25 pengetahuan umum tentang bahan beton berdasarkan stasiun pencampuran beton komersial (Bagian 1)
Perkenalan
Beton adalah bahan konstruksi yang banyak digunakan yang dikenal dengan kekuatan dan daya tahannya. Dalam artikel ini, kami akan mengeksplorasi dasar -dasar beton komersial dan memberikan wawasan berharga tentang berbagai komponen dan propertinya. Apakah Anda seorang profesional konstruksi atau penggemar, kompilasi pengetahuan konkret ini akan membantu Anda mendapatkan pemahaman yang lebih baik tentang materi penting ini.
1. Apa itu beton komersial?
Beton komersial mengacu pada campuran beton yang diproduksi dan dijual di stasiun pencampuran beton sesuai dengan proporsi semen, air, pasir, agregat, dan campuran mineral yang ditentukan. Disiapkan di stasiun pencampuran dan diangkut ke lokasi pengiriman yang diinginkan menggunakan truk mixer beton dalam jangka waktu yang ditentukan.
2. Apa itu produk standar?
Produk standar merujuk pada beton komersial dengan nilai kekuatan tidak melebihi C60, nilai slump tidak melebihi 180mm, dan ukuran partikel agregat maksimum mulai dari 20mm hingga 40mm, tanpa persyaratan tambahan.
3. Apa produk khusus?
Produk khusus merujuk pada beton komersial yang melebihi spesifikasi produk standar atau memiliki persyaratan khusus. Contohnya termasuk beton agregat halus, beton pondasi tiang, beton yang kedap air, dan beton tahan beku.
4. Apa titik pengirimannya?
Titik pengiriman adalah lokasi yang ditentukan, biasanya situs konstruksi, di mana beton diserahkan dari pemasok kepada pelanggan sebagaimana ditentukan dalam kontrak.
5. Apa inspeksi pabrik itu?
Inspeksi pabrik melibatkan melakukan inspeksi kualitas pada beton komersial sebelum meninggalkan pabrik. Ini termasuk pengambilan sampel dan pengujian kemerosotan, menyiapkan spesimen uji kekuatan, inspeksi visual kemerosotan dan kemampuan kerja, di antara cek lainnya.
6. Apa inspeksi pengiriman?
Inspeksi pengiriman dilakukan pada titik pengiriman oleh pemasok, pelanggan, dan pengawas secara kolektif untuk memeriksa beton komersial. Ini termasuk pengujian kemerosotan, persiapan spesimen, inspeksi visual kemerosotan dan kemampuan kerja, dan cek yang relevan lainnya.
7. Apa itu semen? Berapa banyak jenis semen yang biasa digunakan?
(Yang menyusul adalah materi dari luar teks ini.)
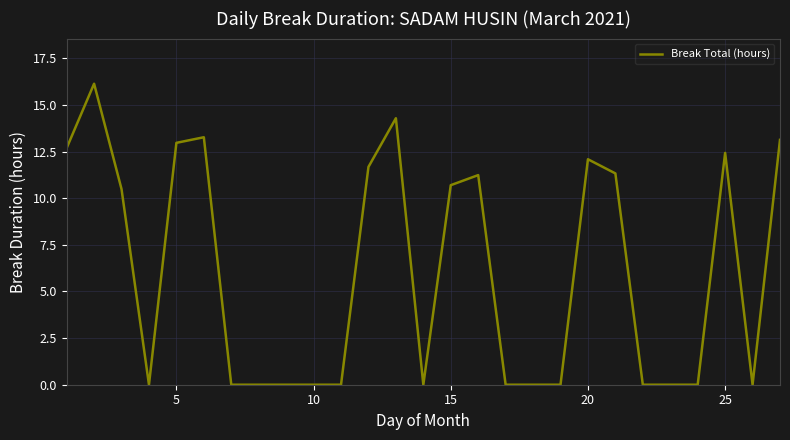

What is the maximum value shown in the chart?

16.1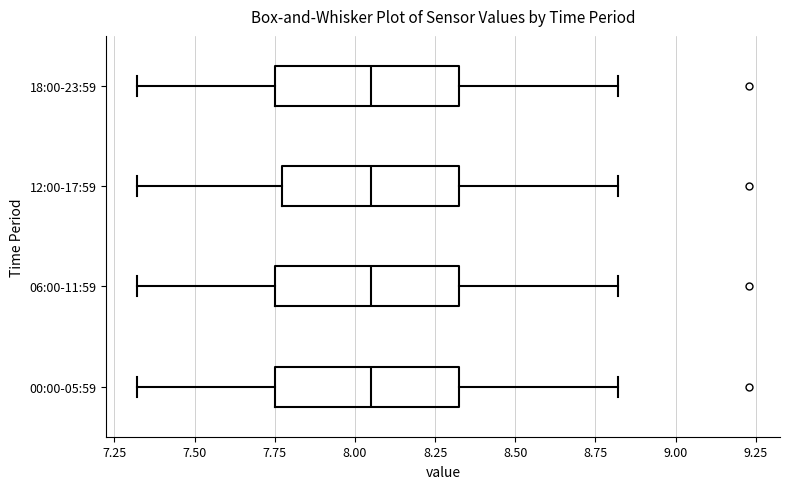

Where does the right whisker of the box for 18:00-23:59 end on the x-axis? The values are not printed on the chart, so give them approximately, as read against the axis.

8.80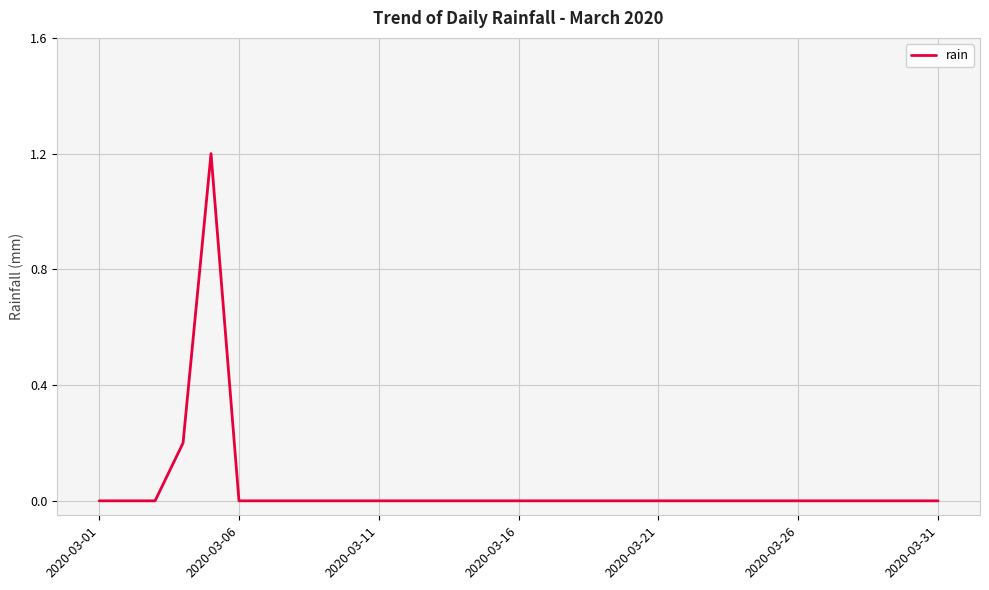

What is the difference between the maximum and minimum values?

1.2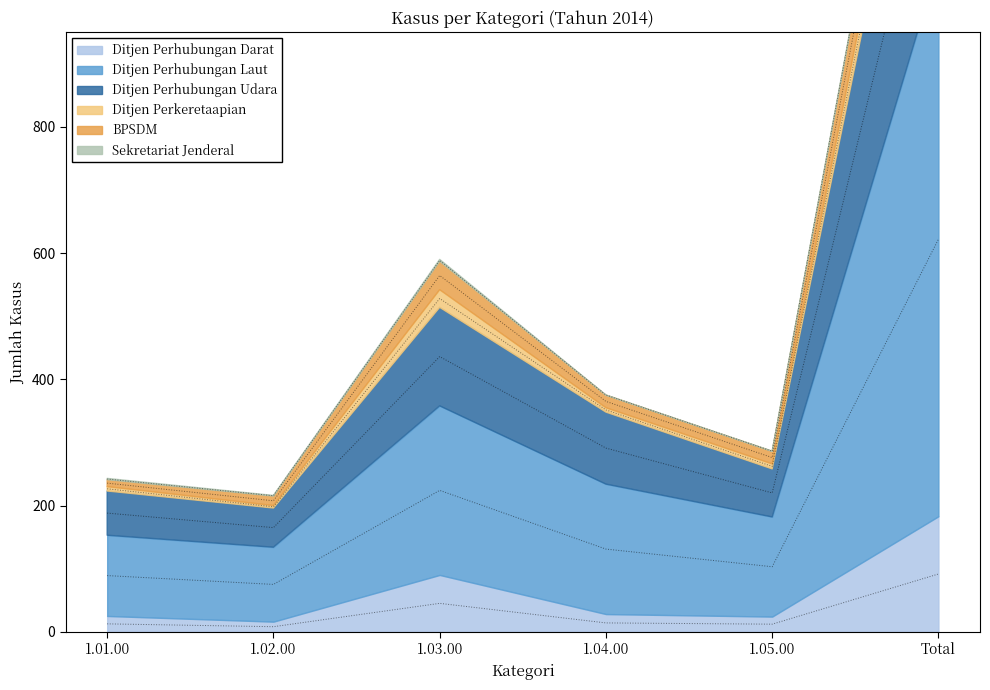

True or false: BPSDM and Ditjen Perhubungan Darat intersect in this chart.

False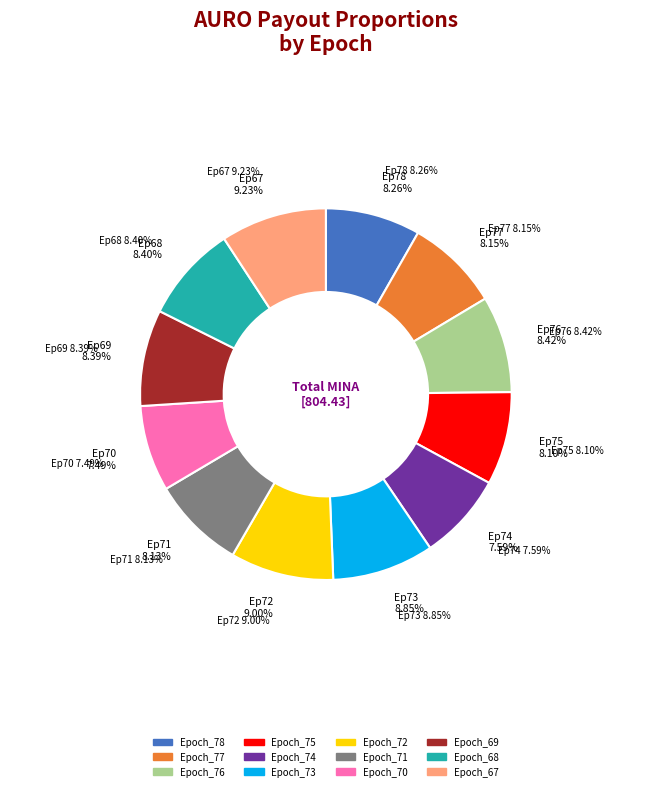

Combined, what portion of the pie is Epoch_70 and Epoch_77?

15.6%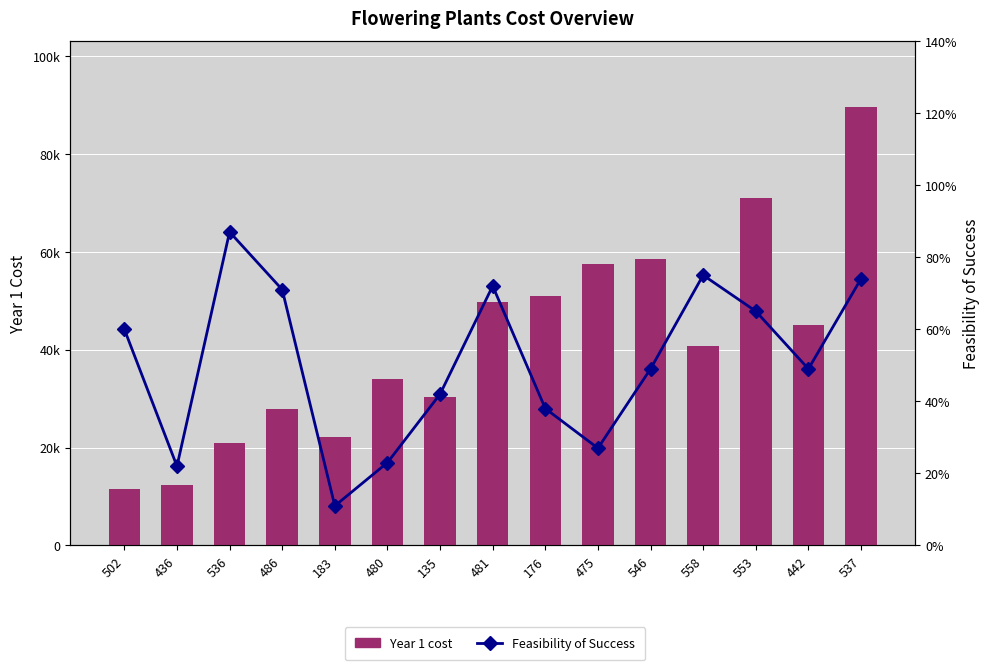

Reading left to right, list all the values displayed in this chart.

Year 1 cost: 502=11616.2	436=12356.6	536=20849.6	486=27820.0	183=22163.1	480=34006.9	135=30379.5	481=49766.1	176=51068.5	475=57432.7	546=58550.2	558=40739.6	553=71007.4	442=45043.1	537=89655.9
Feasibility of Success: 502=0.6	436=0.2	536=0.9	486=0.7	183=0.1	480=0.2	135=0.4	481=0.7	176=0.4	475=0.3	546=0.5	558=0.8	553=0.7	442=0.5	537=0.7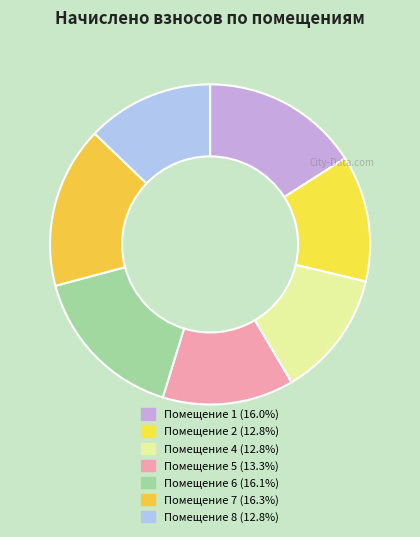

Count the number of slices in the pie.

7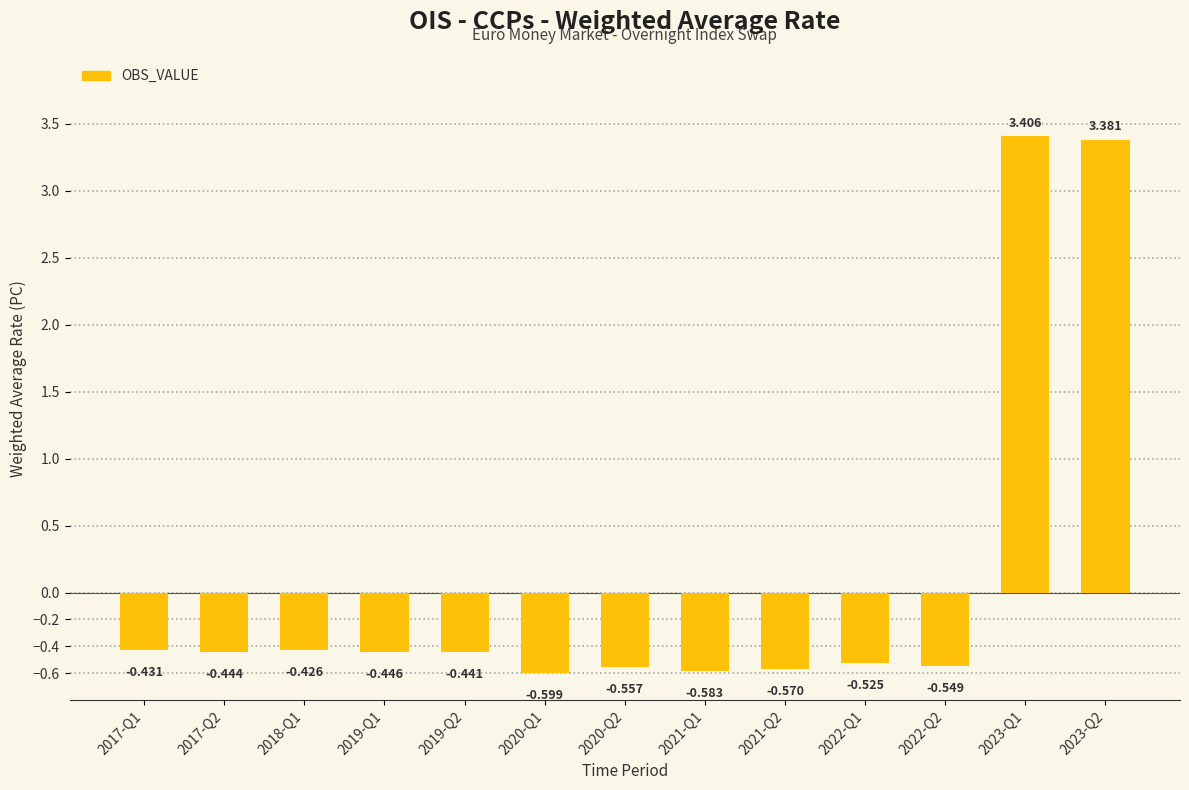

Are the bars grouped side by side (vs. stacked)?

No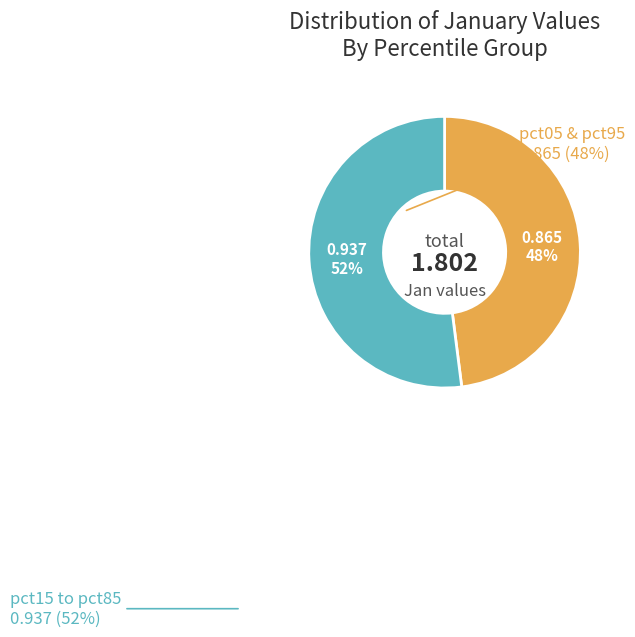

Do pct15 to pct85 and pct05 & pct95 together represent more than half of the pie?

Yes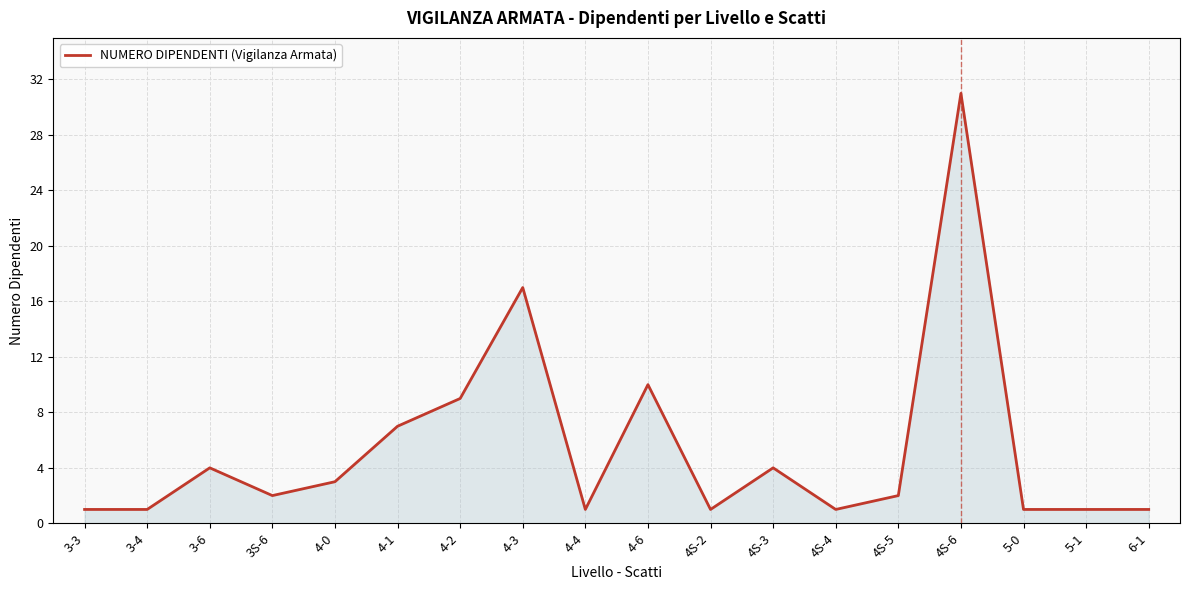

Approximately how many times larger is the value at 4S-3 compared to 4-4?

4.0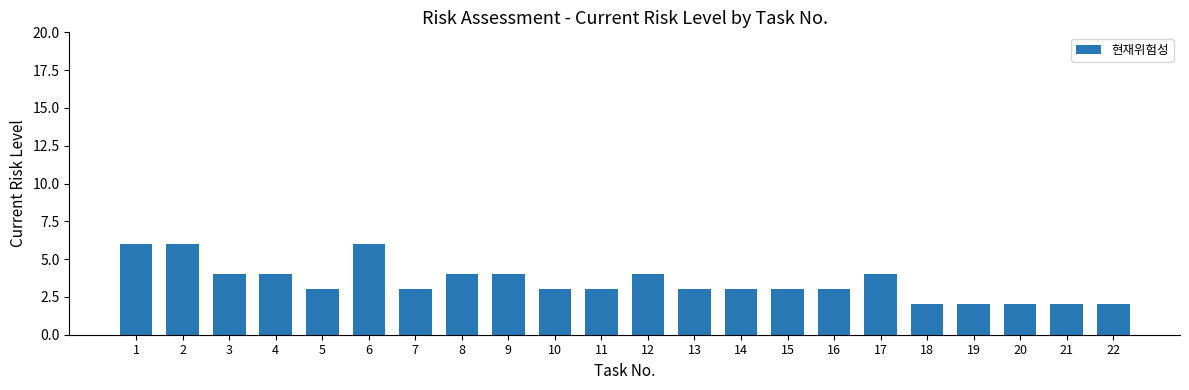

What is the sum of the values at 12 and 14?

7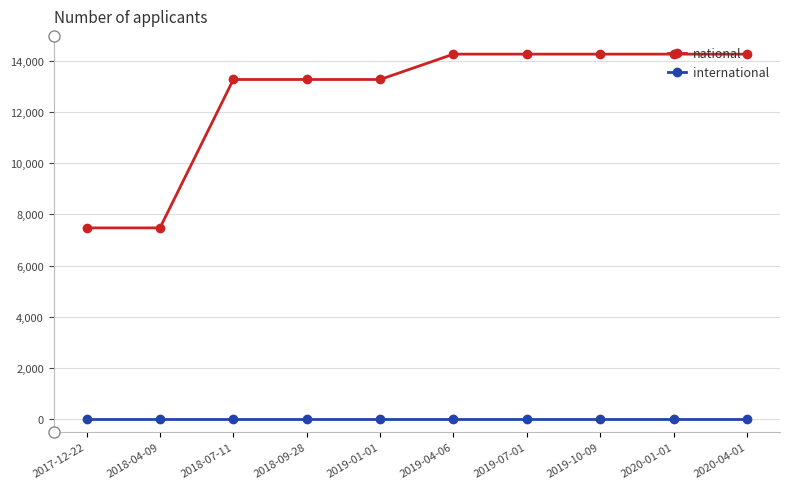

What is the sum of the national values at 2019-04-06 and 2020-04-01?

28518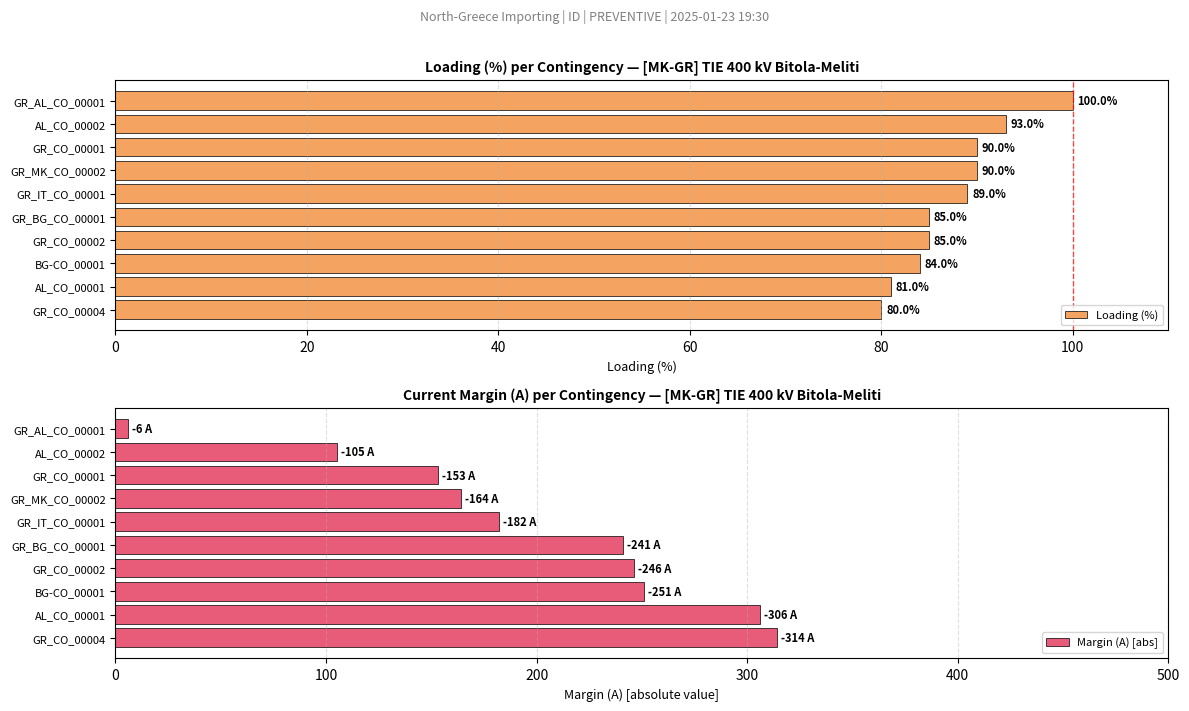

At how many categories does at least one series exceed 304?

2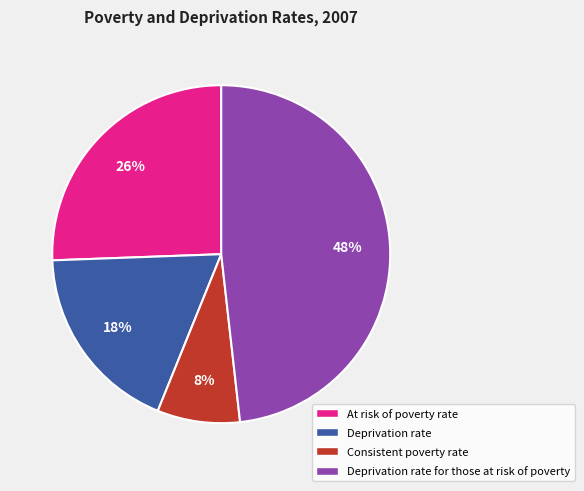

Is it true that Consistent poverty rate is 1% of the pie?

False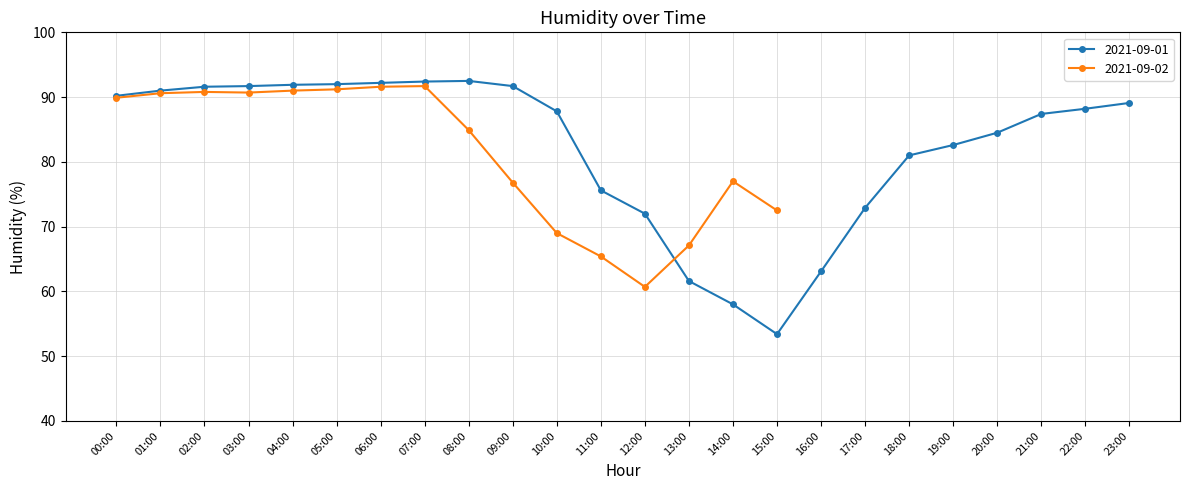

What is the value of the 11th point from the left?

87.8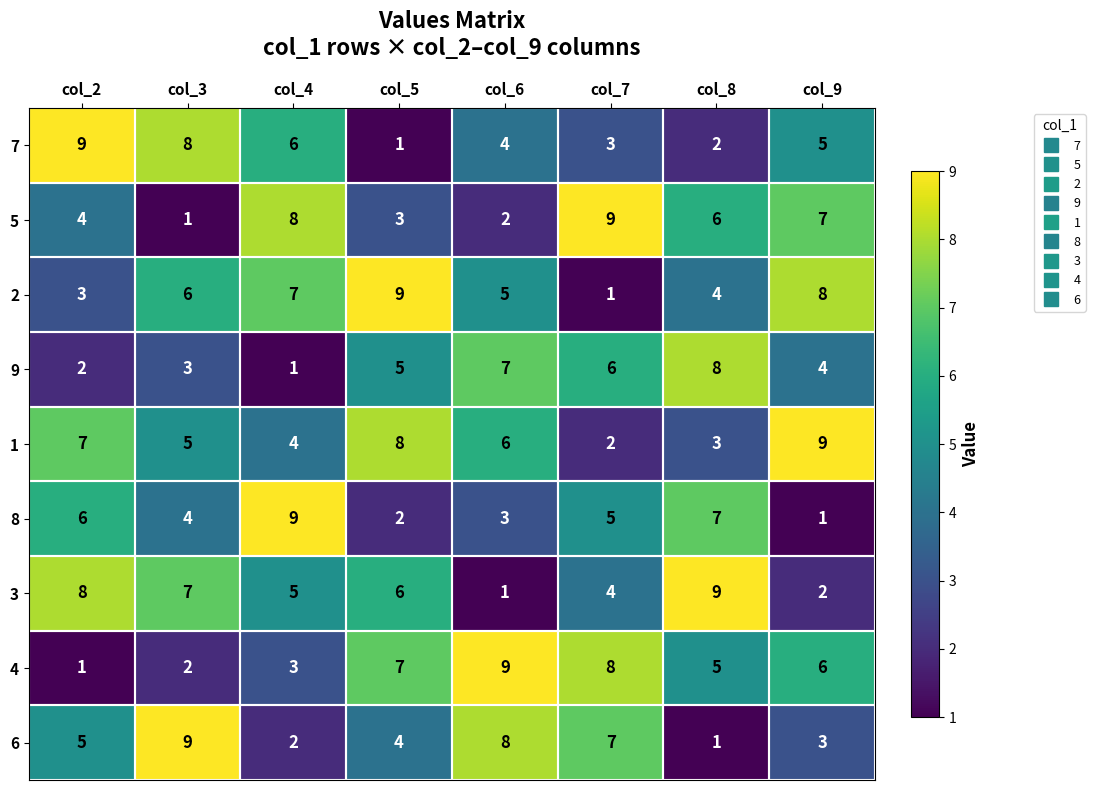

How many 3 values are between 4 and 8?

5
Semen adalah pengikat hidrolik yang terbuat dari klinker, proporsi bahan pencampuran yang sesuai, dan sejumlah gipsum yang sesuai, tanah halus untuk membentuk bahan padat. Jenis semen umum termasuk semen Portland, semen Portland biasa, dan semen komposit. Portland Cement lebih lanjut diklasifikasikan ke dalam jenis p · i dan p · ii, dengan nilai kekuatan 52,5 dan 62,5. Semen Portland biasa dikategorikan sebagai tipe biasa (P · O) dan tipe pengerasan yang cepat, dengan nilai kekuatan 42,5, 42,5R, 52,5, dan 52,5R. Semen komposit ditetapkan sebagai P · C, dengan nilai kekuatan 32,5, 32,5R, 42,5, dan 42,5R.
8. Apa item untuk menguji ulang semen?
Pengujian ulang semen melibatkan pengujian waktu pengaturan, stabilitas, kekuatan, dan kehalusan (luas permukaan spesifik) semen. Tes -tes ini memastikan kualitas dan kinerja semen dan menentukan kesesuaiannya untuk digunakan dalam beton komersial.
9. Apa itu air dalam beton?
Air adalah komponen penting dari beton. Ini bertindak sebagai pelumas, memfasilitasi pencampuran, penempatan, dan pemadatan beton. Air juga secara kimia bereaksi dengan semen untuk membentuk produk hidrasi, memberikan kekuatan dan daya tahan terhadap beton.
10. Apa rasio air semen?
Rasio air semen adalah rasio berat air dengan berat semen yang digunakan dalam campuran beton. Ini adalah faktor penting yang mempengaruhi kemampuan kerja, kekuatan, dan daya tahan beton. Rasio air-semen harus dikontrol dengan cermat untuk memastikan sifat yang diinginkan dari beton tercapai.